# Performance Driving School



## SteveGiant (Feb 5, 2002)

DW was VERY nice to surprise me with a trip to Spartanburg for my 40th birthday and I can hardly contain myself! Two couples going but only the boys will be driving. Two day school starting on 10/9. 

Anyone else planning on that date?

If you've been to the school please share what I can expect? Anything you would have do different next time around?


----------



## JimD1 (Jun 5, 2009)

I did the two day M school last year. I'm not sure which 2 day school you will be going to. Assuming it is the same, the accomidations at the Marriott and I think some meals were included - need to check the website to be sure but I think dinners and breakfasts at the Marriott were included. Lunches at the Performance Center were definitely included. You also get a free helmet, a shirt, and a jacket. There is a little classroom time but most of your time is driving M3s, M5s, and M6s on the track. You do individual turns and then get a chance to put it together on the track. They put some cones out to slow you down but you can still get up to about 100 mph. They have 1Ms now, I hear, so maybe you would get to drive one of those too if you can handle a manual. The M3s are DCT and the M5 and M6 are SMT (automated manuals). You also do some exercise/races on the skidpad. First you get experience recovering from understeer and oversteer. If you get it quick enough, you get a chance to drift the skidpad. Later you do rat races and timed laps on the other skidpad which has been wet down.

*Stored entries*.

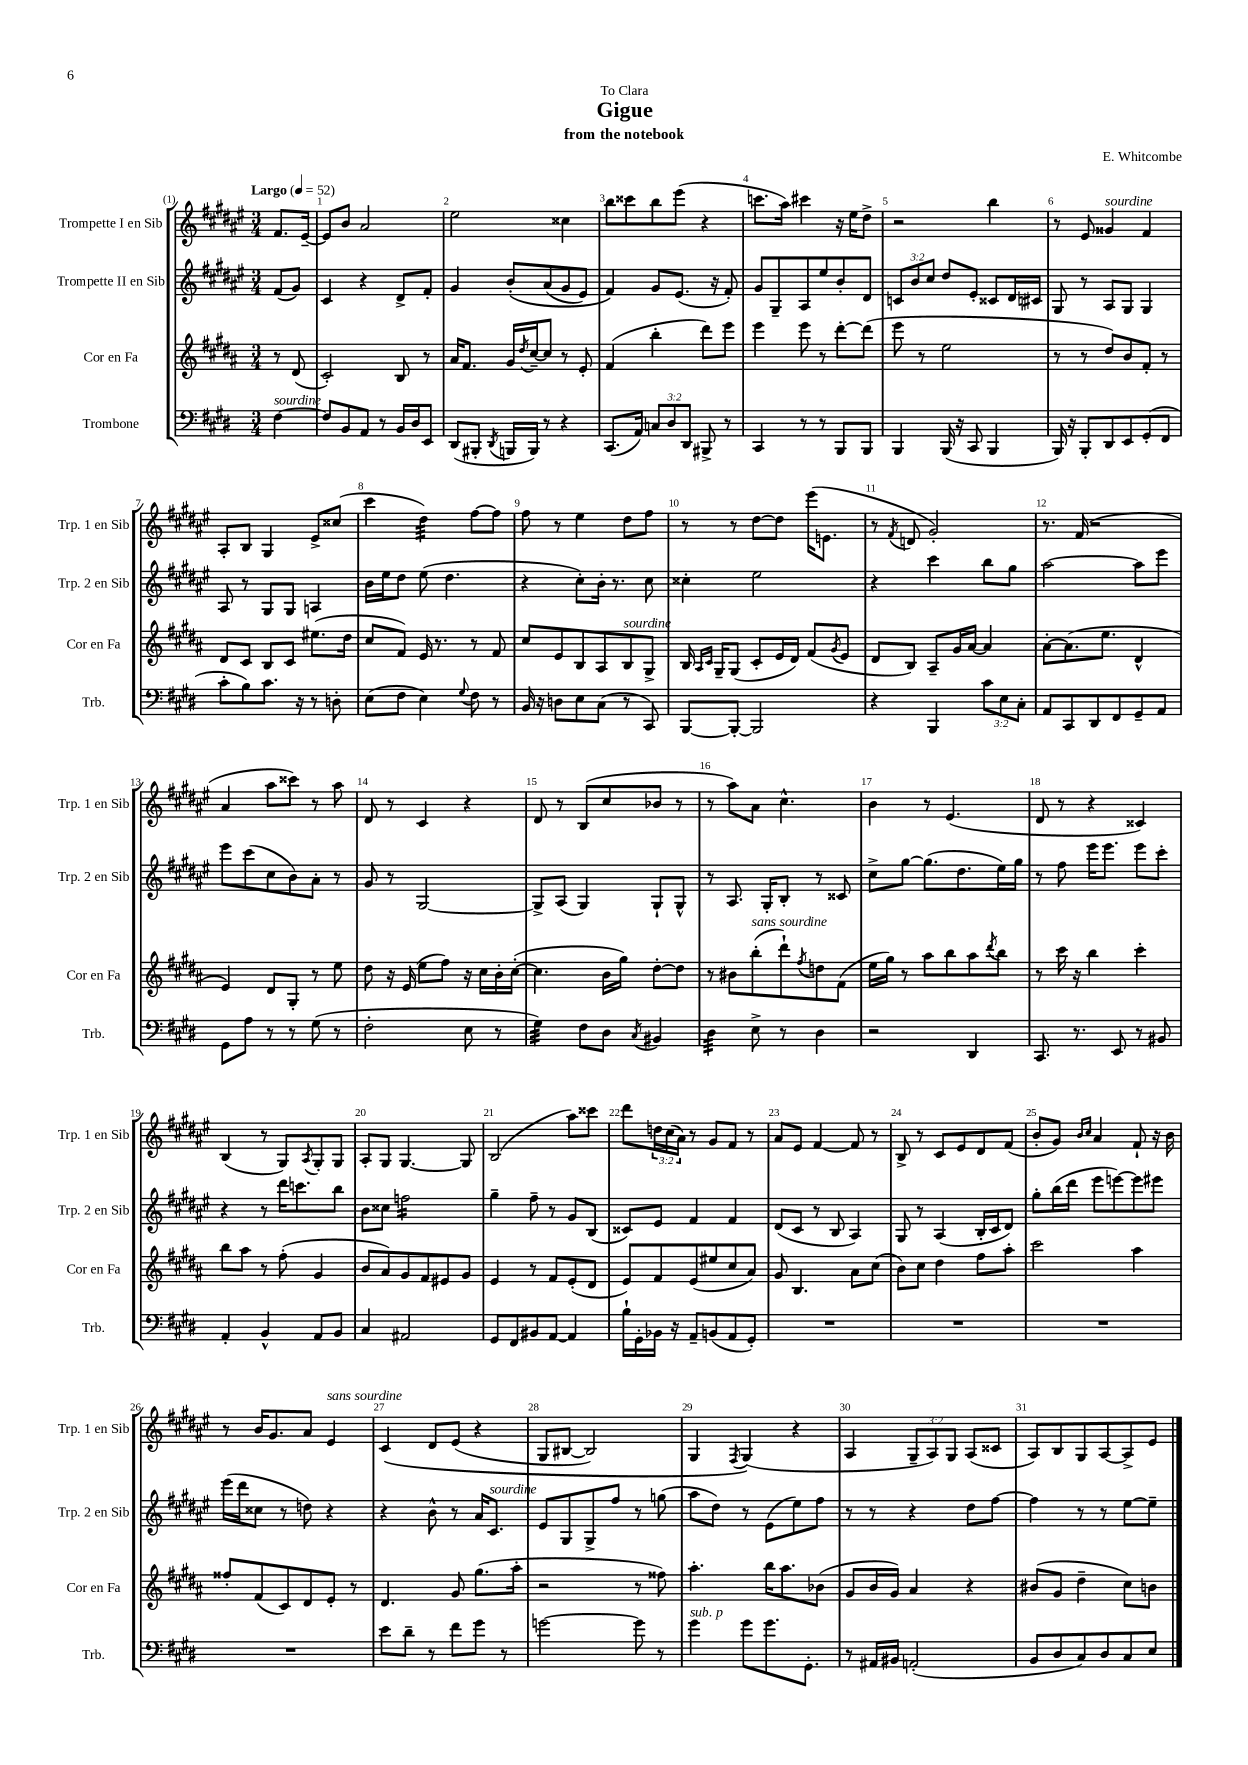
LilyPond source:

\header { title = "Gigue" composer = "E. Whitcombe" subtitle = "from the notebook" dedication = "To Clara" }
<<
\new StaffGroup <<
\new Staff = "s0" \with { instrumentName = "Trompette I en Sib" shortInstrumentName = "Trp. 1 en Sib" } {
    \clef treble \key fis \major \numericTimeSignature \time 3/4 \override Staff.TupletNumber.text = #tuplet-number::calc-fraction-text \partial 4 \tempo "Largo" 4 = 52
    fis'8. eis'16~-- |
    eis'8 b'8 ais'2 |
    eis''2 cisis''4 |
    b''8 cisis'''8 b''8 eis'''8( r4 |
    c'''8. ais''16) cis'''4 r16 eis''16 dis''8-> |
    r2 b''4 |
    r8 eis'8 gisis'4^\markup { \italic "sourdine" } fis'4 |
    ais8-. b8 gis4 eis'8-> cisis''8( |
    cis'''4 dis''4:32) fis''8~ fis''8 |
    fis''8 r8 eis''4 dis''8 fis''8 |
    r8 r8 dis''8~ dis''8 eis'''16( e'8. |
    r8 \acciaccatura { fis'8 } d'8 gis'2-.) |
    r8. fis'16( r2 |
    ais'4 ais''8 cisis'''8) r8 ais''8 |
    dis'8 r8 cis'4 r4 |
    dis'8 r8 b8( cis''8 bes'8 r8 |
    r8 ais''8) ais'8 cis''4.-^ |
    b'4 r8 eis'4.( |
    dis'8 r8 r4 cisis'4) |
    b4( r8 gis8) \acciaccatura { ais8 } gis8-. gis8 |
    ais8-. gis8 gis4.~ gis8 |
    b2( ais''8) cisis'''8 |
    dis'''8 \tuplet 3/2 { d''16 cis''16( ais'16) } r8 gis'8 fis'8 r8 |
    ais'8 eis'8 fis'4~ fis'8 r8 |
    b8-> r8 cis'8 eis'8 dis'8 fis'8( |
    b'8-. gis'8) \grace { b'16 cis''16 } ais'4 fis'8-! r16 b'16 |
    r8 b'16 gis'8. ais'8 eis'4^\markup { \italic "sans sourdine" } |
    cis'4\( dis'8 eis'8( r4 |
    gis8 bis8~ bis2) |
    gis4 \acciaccatura { fis8 } gis4(\) r4 |
    ais4 \tuplet 3/2 { gis8-- ais8) gis8 } ais8( cisis'8 |
    ais8) b8 gis8 ais8~ ais8-> eis'8 \bar "|." |
}
\new Staff = "s1" \with { instrumentName = "Trompette II en Sib" shortInstrumentName = "Trp. 2 en Sib" } {
    \clef treble \key fis \major \numericTimeSignature \time 3/4 \override Staff.TupletNumber.text = #tuplet-number::calc-fraction-text \partial 4
    fis'8( gis'8) |
    cis'4 r4 dis'8-> fis'8-. |
    gis'4 b'8-.\( ais'8( gis'8 eis'8) |
    fis'4\) gis'8 eis'8.( r16 fis'8-.) |
    gis'8 gis8-- ais8 eis''8 b'8-. dis'8 |
    \tuplet 3/2 { c'8 b'8 cis''8 } dis''8 eis'8-. cisis'8 dis'16 cis'16 |
    gis8 r8 ais8 gis8 gis4 |
    ais8 r8 gis8 gis8 a4 |
    b'16 eis''16 dis''8 eis''8( dis''4. |
    r4 cis''8-.) b'16-. r8. cis''8 |
    cisis''4-. eis''2 |
    r4 cis'''4 b''8 gis''8 |
    ais''2~ ais''8 eis'''8 |
    eis'''8 cis'''8( cis''8 b'8) ais'8-. r8 |
    gis'8 r8 gis2~ |
    gis8-> ais8( gis4) gis8-! gis8-^ |
    r8 ais8. gis16-. b8-. r8 cisis'8 |
    cis''8-> gis''8~ gis''8.( dis''8. eis''16) gis''16 |
    r8 fis''8 eis'''16 eis'''8. eis'''8 cis'''8-. |
    r4 r8 dis'''16 c'''8. b''8 |
    b'8 cisis''8 f''2:16 |
    gis''4-- fis''8-- r8 gis'8 b8( |
    cisis'8) eis'8 fis'4 fis'4 |
    dis'8( cis'8 r8 b8 ais4) |
    gis8 r8 ais4( b16-. cis'16 dis'8) |
    gis''8-. b''16( dis'''16 eis'''8 e'''8~) e'''8 eis'''8 |
    eis'''16( dis'''16 cisis''8 r8 d''8) r4 |
    r4 b'8-^ r8 ais'16 cis'8.^\markup { \italic "sourdine" } |
    eis'8 gis8 gis8-> fis''8 r8 g''8( |
    ais''8 dis''8) r8 eis'8( eis''8) fis''8 |
    r8 r8 r4 dis''8 fis''8~ |
    fis''4 r8 r8 eis''8~ eis''8-- \bar "|." |
}
\new Staff = "s2" \with { instrumentName = "Cor en Fa" shortInstrumentName = "Cor en Fa" } {
    \clef treble \key b \major \numericTimeSignature \time 3/4 \partial 4
    r8 dis'8( |
    cis'2-.) b8 r8 |
    ais'16 fis'8. gis'16 \acciaccatura { dis''8 } cis''16~-- cis''8 r8 e'8-. |
    fis'4( b''4-. dis'''8) e'''8 |
    e'''4 e'''8 r8 dis'''8~-. dis'''8( |
    e'''8 r8 e''2 |
    r8 r8 dis''8) b'8 fis'8-. r8 |
    dis'8 cis'8 b8 cis'8 eis''8.( dis''16 |
    cis''8 fis'8) e'16 r8. r8 fis'8 |
    cis''8 e'8 b8 ais8 b8^\markup { \italic "sourdine" } gis8-> |
    b16 \grace { ais16 cis'16 } gis16-- gis8( cis'8-. e'16 dis'16) fis'8( \acciaccatura { gis'8 } e'8 |
    dis'8 b8) ais8-- gis'16 ais'16~ ais'4 |
    ais'8~-. ais'8.( e''8. dis'4-^ |
    e'4) dis'8 gis8-. r8 e''8 |
    dis''8 r16 e'16( e''8 fis''8) r16 cis''16 b'16-. cis''16~-.( |
    cis''4. b'16 gis''16) dis''8~-. dis''8 |
    r8 bis'8 b''8-.^\markup { \italic "sans sourdine" }( dis'''8-!) \acciaccatura { fis''8 } d''8 fis'8( |
    e''16 gis''16) r8 ais''8 b''8 ais''8 \acciaccatura { dis'''8 } b''8 |
    r8 cis'''16 r16 b''4 cis'''4-. |
    b''8 ais''8 r8 fis''8-.( gis'4 |
    b'8 ais'8) gis'8 fis'8 eis'8 gis'8 |
    e'4 r8 fis'8 e'8-.( dis'8 |
    e'8) fis'8 e'8( eis''8 cis''8 ais'8) |
    gis'8 b4. ais'8 cis''8( |
    b'8) cis''8 dis''4 fis''8 ais''8-. |
    cis'''2 ais''4 |
    fisis''8-. fis'8( cis'8) dis'8 e'8-. r8 |
    dis'4. gis'8 gis''8.( ais''16-. |
    r2 r8 fisis''8) |
    ais''4.-. b''16 ais''8. bes'8( |
    gis'8 b'16 gis'16) ais'4 r4 |
    bis'8( gis'8 dis''4-- cis''8) b'8 \bar "|." |
}
\new Staff = "s3" \with { instrumentName = "Trombone" shortInstrumentName = "Trb." } {
    \clef bass \key e \major \numericTimeSignature \time 3/4 \override Staff.TupletNumber.text = #tuplet-number::calc-fraction-text \partial 4
    fis4~^\markup { \italic "sourdine" } |
    fis8 b,8 a,8 r8 b,16 dis16 e,8 |
    dis,8( bis,,8-. \acciaccatura { dis,8 } b,,16 b,,16) r8 r4 |
    cis,8.( a,16) \tuplet 3/2 { c8 dis8 dis,8 } bis,,8-> r8 |
    cis,4 r8 r8 b,,8 b,,8 |
    b,,4 b,,16( r16 cis,8 b,,4 |
    b,,16) r16 b,,8-. dis,8 e,8 gis,8-.( fis,8 |
    cis'8-. b8) cis'8. r16 r8 d8-. |
    e8( fis8 e4) \appoggiatura { gis8 } fis8 r8 |
    b,16 r16 d8 e8 cis8( r8 cis,8) |
    b,,8~ b,,8~-. b,,2 |
    r4 b,,4 \tuplet 3/2 { cis'8 e8 cis8-. } |
    a,8 cis,8 dis,8 fis,8 gis,8-- a,8 |
    gis,8 a8 r8 r8 gis8( r8 |
    fis2-. e8 r8 |
    gis4:32) fis8 dis8 \acciaccatura { cis8 } bis,4 |
    dis4:32 e8-> r8 dis4 |
    r2 dis,4 |
    cis,8. r8. e,8 r8 bis,8 |
    a,4-. b,4-^ a,8 b,8 |
    cis4 ais,2 |
    gis,8 fis,8 bis,8 a,8~ a,4 |
    b16-! gis,16-. bes,16 r16 a,8-- b,8( a,8 gis,8-.) |
    R2. |
    R2. |
    R2. |
    R2. |
    e'8 dis'8-- r8 fis'8 gis'8 r8 |
    g'2~ g'8 r8 |
    gis'4^\markup { \italic "sub. p" } gis'8 gis'8. gis,8.-. |
    r8 ais,16 bis,16 a,2-.( |
    b,8 dis8 cis8) dis8 cis8 e8 \bar "|." |
}
>>
>>
\layout { \context { \Score \override BarNumber.break-visibility = ##(#f #t #t) barNumberVisibility = #all-bar-numbers-visible } }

*Requirements*.
1. In the driving school thread, give again the passage that begins at the words "## SteveGiant (Feb" and stops after "on that date?".
2. Answer these questions using the driving school thread.
(a) Which birthday is the Spartanburg trip a surprise for?
(b) What three free items does the two-day M school participant receive?
(c) Which cars at the school are described as DCT?
3. Finish out the next part of the driving school thread, picking up after its final sentence.

*Results of the tasks*.
1.
## SteveGiant (Feb 5, 2002)

DW was VERY nice to surprise me with a trip to Spartanburg for my 40th birthday and I can hardly contain myself! Two couples going but only the boys will be driving. Two day school starting on 10/9. 

Anyone else planning on that date?

2.
(a) The 40th birthday
(b) A helmet, a shirt, and a jacket
(c) The M3s

3.
Usually you are in the car by yourself with a walkie talkie so the instructors can coach you. On the understeer/oversteer exercise you have an instructor in the car. Occasionally an instructor may volunteer to ride with you on the track. 

You are going to have a BLAST. These are very nice, very powerful cars and you will be encouraged to drive them HARD. You will get yelled out more for dogging it than for getting a little out of control occasionally. You drive in M-mode and it is possible to get the car sideways (ask me how I know  ). 

The instructors are race car drivers and very experienced teachers. They're also nice interesting guys. The whole experience was great.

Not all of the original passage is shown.